村野藤吾について
村野藤吾(むらのとうご、TOGO MURANO:1891〜1984)建築家

1891年5月15日佐賀県唐津市で生まれ、八幡で育つ。福岡県小倉工業学校(現小倉工業高校)機械科を卒業後、八幡製鐵所に入社。その後早稲田大学工学部電気科に入学するが、後に建築の道へ進む事を決心し、同工学部の建築科に移る。また経済学にも関心を持ち、マルクス「資本論」からヒューマニズムに深く傾倒した。

1918年大阪の渡辺節建築事務所に入所、様式建築を学ぶ。1919年に論文「様式の上にあれ」を発表(日本建築協会雑誌、建築と社会)。
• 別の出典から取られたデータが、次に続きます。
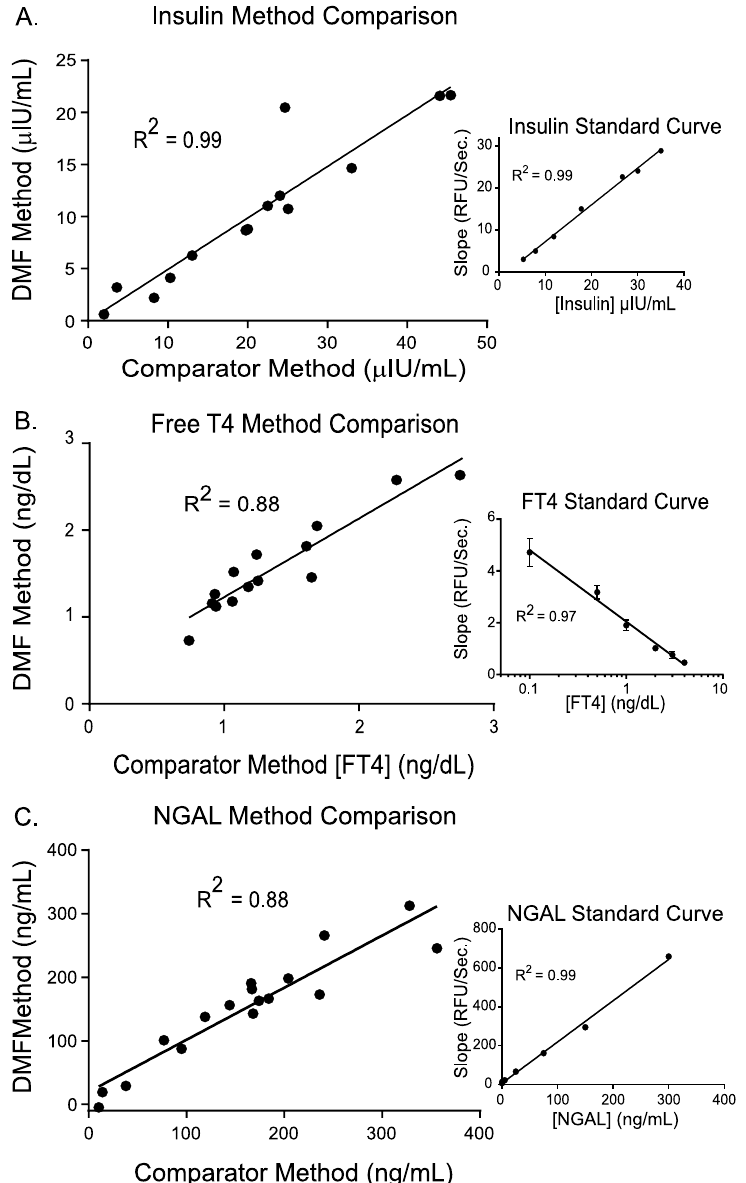
Figure 6. Immunoassay results for insulin ( A ), free T4 ( B ) and neutrophil gelatinase-associated lipocalin (NGAL) ( C ) on the DMF cartridge. ( A , B ) are sandwich and competitive immunoassays, respectively, using plasma calibrant samples; ( C ) is a sandwich immunoassay using urine calibrant samples.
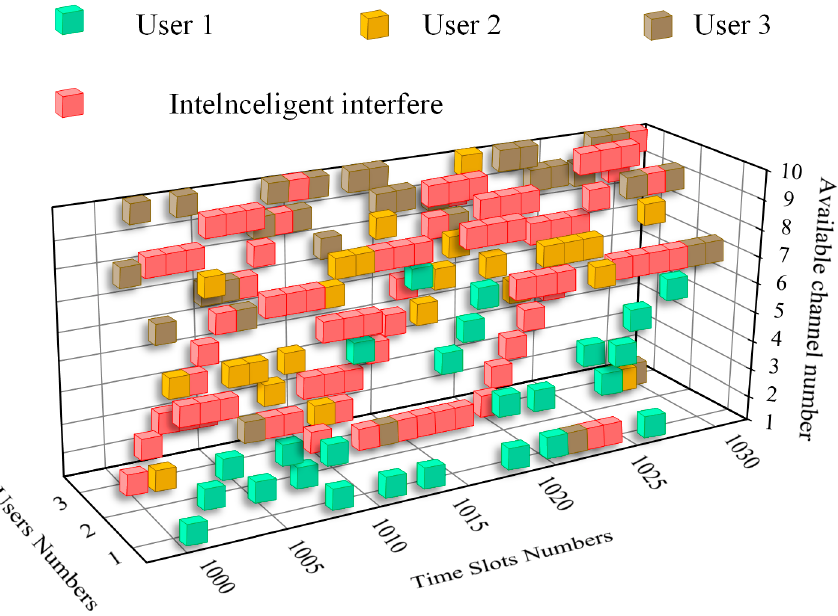
Figure 8. Schematic diagram of system channel selection-interference cubes in the middle of the iteration.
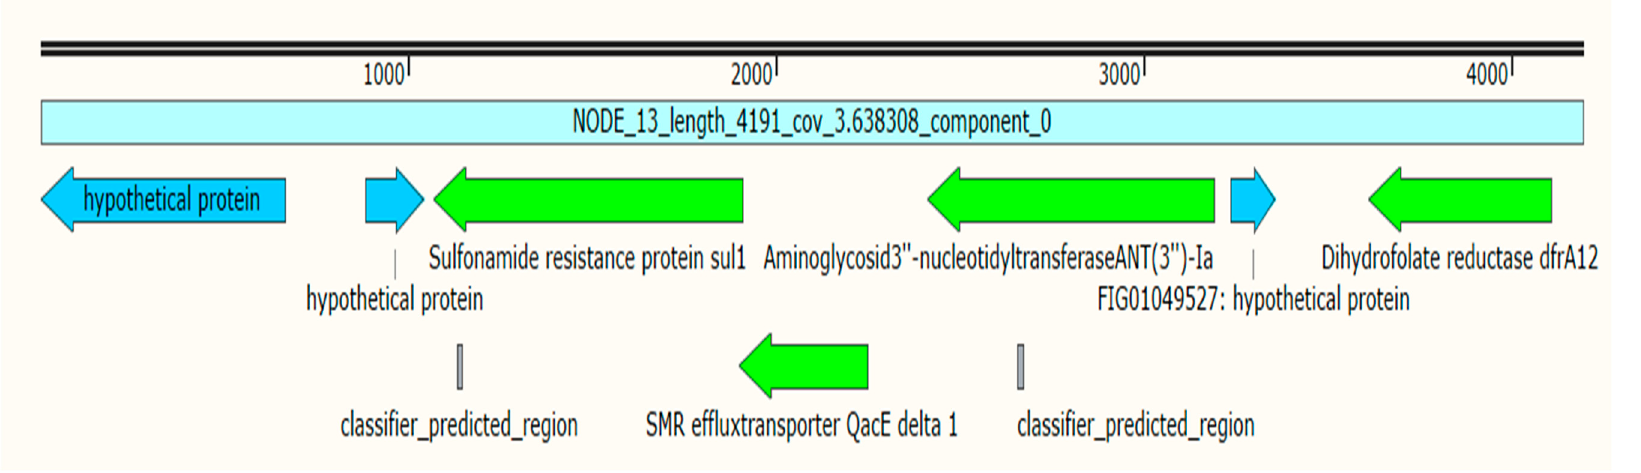
Figure 1. A cluster of antimicrobial resistance genes in the plasmid p CEX23 of isolate K6. The green colors represent the sulphonamide-resistant gene ( sul2 ), disinfecting agents and antiseptic-resistant gene ( qacE ), trimethoprim-resistant gene ( dfrA12 ), and the aminoglycoside-resistant gene ( aadA2 ).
この渡辺事務所員時代に日本綿業会館(大阪、登録有形文化財)を担当した。

1929年独立し、村野建築事務所を開設。初期の作品・森五商店ビル(1931年)は、当時訪日していたブルーノタウトからも高い評価を得た。シャープなモダニズム建築(旧そごう百店など)、落ち着いた和風建築(都ホテル佳水園、なだ万山茶花荘など)、祈りの場としての神聖な建物(平和記念聖堂、宝塚カトリック教会など)など、300を超えるその作品は多種多様な表情をみせながらも、豊かな表現力で「ぬくもりが感じられる建築」を創作し続けたことは共通している。
大阪に拠点を置き、各地の現場に常に意欲的に脚を運んだ。90歳を超えてなおも、現役で活動し、1984年11月26日に93歳で没する当日まで鉛筆を離さず仕事を続けていた。1953年に手がけた広島の平和記念聖堂は2006年に戦後建築として初めて重要文化財に指定されている。